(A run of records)
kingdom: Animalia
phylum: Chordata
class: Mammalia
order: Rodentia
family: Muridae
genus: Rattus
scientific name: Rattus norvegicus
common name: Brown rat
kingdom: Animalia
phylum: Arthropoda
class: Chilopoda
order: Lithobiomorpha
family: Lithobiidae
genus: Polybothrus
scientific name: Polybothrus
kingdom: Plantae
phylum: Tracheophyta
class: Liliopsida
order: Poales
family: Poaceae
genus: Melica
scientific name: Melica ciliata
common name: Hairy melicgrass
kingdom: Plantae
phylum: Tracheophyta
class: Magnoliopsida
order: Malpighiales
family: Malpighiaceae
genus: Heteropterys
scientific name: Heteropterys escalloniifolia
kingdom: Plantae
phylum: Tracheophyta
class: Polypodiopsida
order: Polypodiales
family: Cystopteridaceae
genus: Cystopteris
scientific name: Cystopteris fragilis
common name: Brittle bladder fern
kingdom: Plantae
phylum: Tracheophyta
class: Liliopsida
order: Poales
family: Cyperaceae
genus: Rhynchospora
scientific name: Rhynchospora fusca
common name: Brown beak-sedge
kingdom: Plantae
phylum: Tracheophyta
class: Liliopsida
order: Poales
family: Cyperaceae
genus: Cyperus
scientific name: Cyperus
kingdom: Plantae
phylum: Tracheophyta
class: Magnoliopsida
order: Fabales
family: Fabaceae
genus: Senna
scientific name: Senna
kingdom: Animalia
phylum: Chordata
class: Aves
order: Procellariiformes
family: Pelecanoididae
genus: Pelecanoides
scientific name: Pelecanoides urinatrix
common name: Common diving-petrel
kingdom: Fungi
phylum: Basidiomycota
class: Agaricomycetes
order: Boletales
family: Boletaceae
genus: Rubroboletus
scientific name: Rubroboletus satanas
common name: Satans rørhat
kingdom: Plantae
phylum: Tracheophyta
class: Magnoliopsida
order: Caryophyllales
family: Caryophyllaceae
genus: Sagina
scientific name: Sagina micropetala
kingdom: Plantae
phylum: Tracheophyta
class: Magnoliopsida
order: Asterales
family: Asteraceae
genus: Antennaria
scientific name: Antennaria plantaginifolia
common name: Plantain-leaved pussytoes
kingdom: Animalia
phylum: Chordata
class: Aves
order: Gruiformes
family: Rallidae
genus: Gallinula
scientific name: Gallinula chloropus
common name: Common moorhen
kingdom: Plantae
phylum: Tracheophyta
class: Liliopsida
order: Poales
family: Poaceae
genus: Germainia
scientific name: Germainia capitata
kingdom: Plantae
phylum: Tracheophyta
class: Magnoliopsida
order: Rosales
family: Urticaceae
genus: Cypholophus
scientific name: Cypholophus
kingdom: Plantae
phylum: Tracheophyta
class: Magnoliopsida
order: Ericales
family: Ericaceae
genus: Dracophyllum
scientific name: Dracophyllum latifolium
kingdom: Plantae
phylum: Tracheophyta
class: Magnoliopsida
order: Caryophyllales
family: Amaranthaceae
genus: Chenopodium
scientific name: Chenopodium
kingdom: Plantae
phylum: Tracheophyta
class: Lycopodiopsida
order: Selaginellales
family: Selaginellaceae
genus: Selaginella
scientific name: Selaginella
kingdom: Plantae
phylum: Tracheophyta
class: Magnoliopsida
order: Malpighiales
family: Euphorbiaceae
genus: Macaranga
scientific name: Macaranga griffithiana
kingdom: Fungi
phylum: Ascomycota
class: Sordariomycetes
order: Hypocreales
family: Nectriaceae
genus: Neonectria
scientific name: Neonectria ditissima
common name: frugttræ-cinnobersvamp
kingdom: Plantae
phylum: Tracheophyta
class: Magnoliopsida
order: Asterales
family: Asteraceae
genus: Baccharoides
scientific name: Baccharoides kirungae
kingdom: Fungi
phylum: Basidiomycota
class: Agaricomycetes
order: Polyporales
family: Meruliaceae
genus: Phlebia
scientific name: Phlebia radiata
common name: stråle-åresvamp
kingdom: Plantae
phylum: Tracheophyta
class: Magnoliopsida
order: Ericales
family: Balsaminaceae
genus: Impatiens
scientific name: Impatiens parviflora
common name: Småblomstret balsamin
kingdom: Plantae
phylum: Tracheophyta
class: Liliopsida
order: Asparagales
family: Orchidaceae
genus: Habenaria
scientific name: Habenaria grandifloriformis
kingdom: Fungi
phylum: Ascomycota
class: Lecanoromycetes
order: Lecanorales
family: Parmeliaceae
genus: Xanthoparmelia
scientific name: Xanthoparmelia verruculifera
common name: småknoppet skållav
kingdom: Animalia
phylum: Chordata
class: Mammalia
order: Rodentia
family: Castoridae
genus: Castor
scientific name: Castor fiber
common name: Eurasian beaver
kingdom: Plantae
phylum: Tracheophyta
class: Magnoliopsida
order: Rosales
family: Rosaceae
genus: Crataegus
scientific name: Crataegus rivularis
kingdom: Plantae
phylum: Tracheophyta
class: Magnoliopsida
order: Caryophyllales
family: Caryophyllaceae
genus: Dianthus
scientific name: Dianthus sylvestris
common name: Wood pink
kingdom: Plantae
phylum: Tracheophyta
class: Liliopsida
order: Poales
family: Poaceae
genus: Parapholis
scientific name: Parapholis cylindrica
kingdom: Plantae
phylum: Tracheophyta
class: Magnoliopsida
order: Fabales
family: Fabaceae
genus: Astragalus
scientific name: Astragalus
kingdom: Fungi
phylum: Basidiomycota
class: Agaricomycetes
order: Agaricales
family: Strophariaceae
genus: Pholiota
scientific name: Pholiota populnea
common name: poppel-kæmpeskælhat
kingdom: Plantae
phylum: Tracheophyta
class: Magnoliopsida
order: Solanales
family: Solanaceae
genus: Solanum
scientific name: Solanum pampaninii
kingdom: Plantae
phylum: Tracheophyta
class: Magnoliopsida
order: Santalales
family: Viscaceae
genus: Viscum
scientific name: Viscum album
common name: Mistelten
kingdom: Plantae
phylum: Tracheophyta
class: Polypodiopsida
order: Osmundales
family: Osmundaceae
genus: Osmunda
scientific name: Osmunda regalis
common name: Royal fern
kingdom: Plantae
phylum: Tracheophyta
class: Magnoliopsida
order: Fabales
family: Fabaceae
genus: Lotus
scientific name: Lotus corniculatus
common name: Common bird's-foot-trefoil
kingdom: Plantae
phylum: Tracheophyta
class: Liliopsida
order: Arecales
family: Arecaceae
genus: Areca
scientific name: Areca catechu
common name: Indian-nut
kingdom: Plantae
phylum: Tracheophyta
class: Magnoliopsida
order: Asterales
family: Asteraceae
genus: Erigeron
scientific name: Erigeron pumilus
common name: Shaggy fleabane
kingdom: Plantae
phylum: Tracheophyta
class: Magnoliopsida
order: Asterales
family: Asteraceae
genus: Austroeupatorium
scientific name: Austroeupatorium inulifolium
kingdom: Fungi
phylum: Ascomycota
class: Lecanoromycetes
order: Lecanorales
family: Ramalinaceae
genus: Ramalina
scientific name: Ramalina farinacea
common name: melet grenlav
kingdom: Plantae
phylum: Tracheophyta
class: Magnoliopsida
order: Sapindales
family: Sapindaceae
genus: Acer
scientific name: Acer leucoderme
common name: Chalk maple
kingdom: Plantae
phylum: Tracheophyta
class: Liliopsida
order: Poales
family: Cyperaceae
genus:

[INSTRUCTIONS TO FOLLOW] Return every line of the listing above without changing a single character.

[SOLUTION]
kingdom: Animalia
phylum: Chordata
class: Mammalia
order: Rodentia
family: Muridae
genus: Rattus
scientific name: Rattus norvegicus
common name: Brown rat
kingdom: Animalia
phylum: Arthropoda
class: Chilopoda
order: Lithobiomorpha
family: Lithobiidae
genus: Polybothrus
scientific name: Polybothrus
kingdom: Plantae
phylum: Tracheophyta
class: Liliopsida
order: Poales
family: Poaceae
genus: Melica
scientific name: Melica ciliata
common name: Hairy melicgrass
kingdom: Plantae
phylum: Tracheophyta
class: Magnoliopsida
order: Malpighiales
family: Malpighiaceae
genus: Heteropterys
scientific name: Heteropterys escalloniifolia
kingdom: Plantae
phylum: Tracheophyta
class: Polypodiopsida
order: Polypodiales
family: Cystopteridaceae
genus: Cystopteris
scientific name: Cystopteris fragilis
common name: Brittle bladder fern
kingdom: Plantae
phylum: Tracheophyta
class: Liliopsida
order: Poales
family: Cyperaceae
genus: Rhynchospora
scientific name: Rhynchospora fusca
common name: Brown beak-sedge
kingdom: Plantae
phylum: Tracheophyta
class: Liliopsida
order: Poales
family: Cyperaceae
genus: Cyperus
scientific name: Cyperus
kingdom: Plantae
phylum: Tracheophyta
class: Magnoliopsida
order: Fabales
family: Fabaceae
genus: Senna
scientific name: Senna
kingdom: Animalia
phylum: Chordata
class: Aves
order: Procellariiformes
family: Pelecanoididae
genus: Pelecanoides
scientific name: Pelecanoides urinatrix
common name: Common diving-petrel
kingdom: Fungi
phylum: Basidiomycota
class: Agaricomycetes
order: Boletales
family: Boletaceae
genus: Rubroboletus
scientific name: Rubroboletus satanas
common name: Satans rørhat
kingdom: Plantae
phylum: Tracheophyta
class: Magnoliopsida
order: Caryophyllales
family: Caryophyllaceae
genus: Sagina
scientific name: Sagina micropetala
kingdom: Plantae
phylum: Tracheophyta
class: Magnoliopsida
order: Asterales
family: Asteraceae
genus: Antennaria
scientific name: Antennaria plantaginifolia
common name: Plantain-leaved pussytoes
kingdom: Animalia
phylum: Chordata
class: Aves
order: Gruiformes
family: Rallidae
genus: Gallinula
scientific name: Gallinula chloropus
common name: Common moorhen
kingdom: Plantae
phylum: Tracheophyta
class: Liliopsida
order: Poales
family: Poaceae
genus: Germainia
scientific name: Germainia capitata
kingdom: Plantae
phylum: Tracheophyta
class: Magnoliopsida
order: Rosales
family: Urticaceae
genus: Cypholophus
scientific name: Cypholophus
kingdom: Plantae
phylum: Tracheophyta
class: Magnoliopsida
order: Ericales
family: Ericaceae
genus: Dracophyllum
scientific name: Dracophyllum latifolium
kingdom: Plantae
phylum: Tracheophyta
class: Magnoliopsida
order: Caryophyllales
family: Amaranthaceae
genus: Chenopodium
scientific name: Chenopodium
kingdom: Plantae
phylum: Tracheophyta
class: Lycopodiopsida
order: Selaginellales
family: Selaginellaceae
genus: Selaginella
scientific name: Selaginella
kingdom: Plantae
phylum: Tracheophyta
class: Magnoliopsida
order: Malpighiales
family: Euphorbiaceae
genus: Macaranga
scientific name: Macaranga griffithiana
kingdom: Fungi
phylum: Ascomycota
class: Sordariomycetes
order: Hypocreales
family: Nectriaceae
genus: Neonectria
scientific name: Neonectria ditissima
common name: frugttræ-cinnobersvamp
kingdom: Plantae
phylum: Tracheophyta
class: Magnoliopsida
order: Asterales
family: Asteraceae
genus: Baccharoides
scientific name: Baccharoides kirungae
kingdom: Fungi
phylum: Basidiomycota
class: Agaricomycetes
order: Polyporales
family: Meruliaceae
genus: Phlebia
scientific name: Phlebia radiata
common name: stråle-åresvamp
kingdom: Plantae
phylum: Tracheophyta
class: Magnoliopsida
order: Ericales
family: Balsaminaceae
genus: Impatiens
scientific name: Impatiens parviflora
common name: Småblomstret balsamin
kingdom: Plantae
phylum: Tracheophyta
class: Liliopsida
order: Asparagales
family: Orchidaceae
genus: Habenaria
scientific name: Habenaria grandifloriformis
kingdom: Fungi
phylum: Ascomycota
class: Lecanoromycetes
order: Lecanorales
family: Parmeliaceae
genus: Xanthoparmelia
scientific name: Xanthoparmelia verruculifera
common name: småknoppet skållav
kingdom: Animalia
phylum: Chordata
class: Mammalia
order: Rodentia
family: Castoridae
genus: Castor
scientific name: Castor fiber
common name: Eurasian beaver
kingdom: Plantae
phylum: Tracheophyta
class: Magnoliopsida
order: Rosales
family: Rosaceae
genus: Crataegus
scientific name: Crataegus rivularis
kingdom: Plantae
phylum: Tracheophyta
class: Magnoliopsida
order: Caryophyllales
family: Caryophyllaceae
genus: Dianthus
scientific name: Dianthus sylvestris
common name: Wood pink
kingdom: Plantae
phylum: Tracheophyta
class: Liliopsida
order: Poales
family: Poaceae
genus: Parapholis
scientific name: Parapholis cylindrica
kingdom: Plantae
phylum: Tracheophyta
class: Magnoliopsida
order: Fabales
family: Fabaceae
genus: Astragalus
scientific name: Astragalus
kingdom: Fungi
phylum: Basidiomycota
class: Agaricomycetes
order: Agaricales
family: Strophariaceae
genus: Pholiota
scientific name: Pholiota populnea
common name: poppel-kæmpeskælhat
kingdom: Plantae
phylum: Tracheophyta
class: Magnoliopsida
order: Solanales
family: Solanaceae
genus: Solanum
scientific name: Solanum pampaninii
kingdom: Plantae
phylum: Tracheophyta
class: Magnoliopsida
order: Santalales
family: Viscaceae
genus: Viscum
scientific name: Viscum album
common name: Mistelten
kingdom: Plantae
phylum: Tracheophyta
class: Polypodiopsida
order: Osmundales
family: Osmundaceae
genus: Osmunda
scientific name: Osmunda regalis
common name: Royal fern
kingdom: Plantae
phylum: Tracheophyta
class: Magnoliopsida
order: Fabales
family: Fabaceae
genus: Lotus
scientific name: Lotus corniculatus
common name: Common bird's-foot-trefoil
kingdom: Plantae
phylum: Tracheophyta
class: Liliopsida
order: Arecales
family: Arecaceae
genus: Areca
scientific name: Areca catechu
common name: Indian-nut
kingdom: Plantae
phylum: Tracheophyta
class: Magnoliopsida
order: Asterales
family: Asteraceae
genus: Erigeron
scientific name: Erigeron pumilus
common name: Shaggy fleabane
kingdom: Plantae
phylum: Tracheophyta
class: Magnoliopsida
order: Asterales
family: Asteraceae
genus: Austroeupatorium
scientific name: Austroeupatorium inulifolium
kingdom: Fungi
phylum: Ascomycota
class: Lecanoromycetes
order: Lecanorales
family: Ramalinaceae
genus: Ramalina
scientific name: Ramalina farinacea
common name: melet grenlav
kingdom: Plantae
phylum: Tracheophyta
class: Magnoliopsida
order: Sapindales
family: Sapindaceae
genus: Acer
scientific name: Acer leucoderme
common name: Chalk maple
kingdom: Plantae
phylum: Tracheophyta
class: Liliopsida
order: Poales
family: Cyperaceae
genus:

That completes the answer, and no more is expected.